Tempus Holdings, Chart, and their respective directors and executive officers may be deemed to be participants in the solicitation of proxies from the stockholders of Chart in connection with the Business Combination. Information regarding the officers and directors of Chart is set forth in Chart’s proxy statement for its 2014 annual meeting of stockholders, which was filed with the SEC on November 5, 2014.

 

Additional information regarding the interests of such potential participants will also be included in the Registration Statement on Form S-4 (and will be included in the definitive proxy statement/prospectus for the Business Combination) and other relevant documents filed with the SEC.

 

Forward-Looking Statements

 

This written communication contains forward-looking statements that involve risks and uncertainties concerning Chart’s proposed Business Combination with Tempus and Tempus’ expected performance, as well as its strategic and operational plans. Actual events or results may differ materially from those described in this written communication due to a number of risks and uncertainties.

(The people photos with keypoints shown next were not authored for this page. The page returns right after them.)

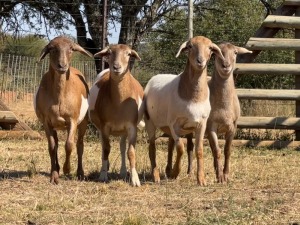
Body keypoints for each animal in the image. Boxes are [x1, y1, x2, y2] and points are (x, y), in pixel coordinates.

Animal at [33, 36, 92, 184]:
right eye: (52, 49)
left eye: (71, 49)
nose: (62, 66)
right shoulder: (46, 122)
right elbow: (52, 147)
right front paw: (54, 175)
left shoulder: (73, 120)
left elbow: (69, 145)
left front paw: (67, 169)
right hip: (55, 125)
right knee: (57, 144)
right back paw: (57, 169)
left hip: (83, 121)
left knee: (80, 144)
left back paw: (80, 173)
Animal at [88, 43, 144, 186]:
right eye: (109, 53)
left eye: (129, 54)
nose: (116, 67)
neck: (119, 103)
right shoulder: (104, 126)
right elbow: (106, 149)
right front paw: (103, 175)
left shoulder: (131, 126)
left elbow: (131, 152)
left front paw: (135, 179)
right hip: (101, 128)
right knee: (104, 146)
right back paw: (106, 166)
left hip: (123, 130)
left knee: (122, 147)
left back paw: (123, 171)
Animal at [144, 36, 224, 185]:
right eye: (190, 46)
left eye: (210, 48)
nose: (200, 61)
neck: (194, 98)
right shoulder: (174, 123)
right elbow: (180, 147)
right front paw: (176, 173)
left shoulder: (201, 124)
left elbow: (198, 150)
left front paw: (201, 179)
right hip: (150, 121)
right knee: (152, 147)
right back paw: (156, 176)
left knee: (170, 145)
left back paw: (167, 170)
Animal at [207, 42, 252, 183]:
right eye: (216, 53)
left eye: (235, 52)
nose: (226, 65)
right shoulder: (211, 126)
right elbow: (217, 151)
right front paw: (220, 177)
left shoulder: (233, 126)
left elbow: (227, 150)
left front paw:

The potential risks and uncertainties include, among others, the possibility that the proposed Business Combination will not close or that the closing may be delayed; the reaction of Tempus’ customers and prospective customers to the proposed Business Combination; the possibility that Chart may be unable to obtain stockholder approvals as required; or the occurrence of any event or change in circumstances that could give rise to the termination of the Merger Agreement. In addition, filings by Chart with the SEC on Forms 10-K, 10-Q and 8-K identify other important factors that could cause financial and operational results to differ materially from those contained in the forward-looking statements set forth in this written communication. Chart will not update any of its forward-looking statements after the date hereof except to the extent required by law.

 

About Chart Acquisition Corp.

 

Chart is a special purpose acquisition company formed for the purpose of effecting a merger, capital stock exchange, asset acquisition, stock purchase, reorganization or similar business combination with one or more businesses. Chart raised $75 million in its initial public offering in December 2012.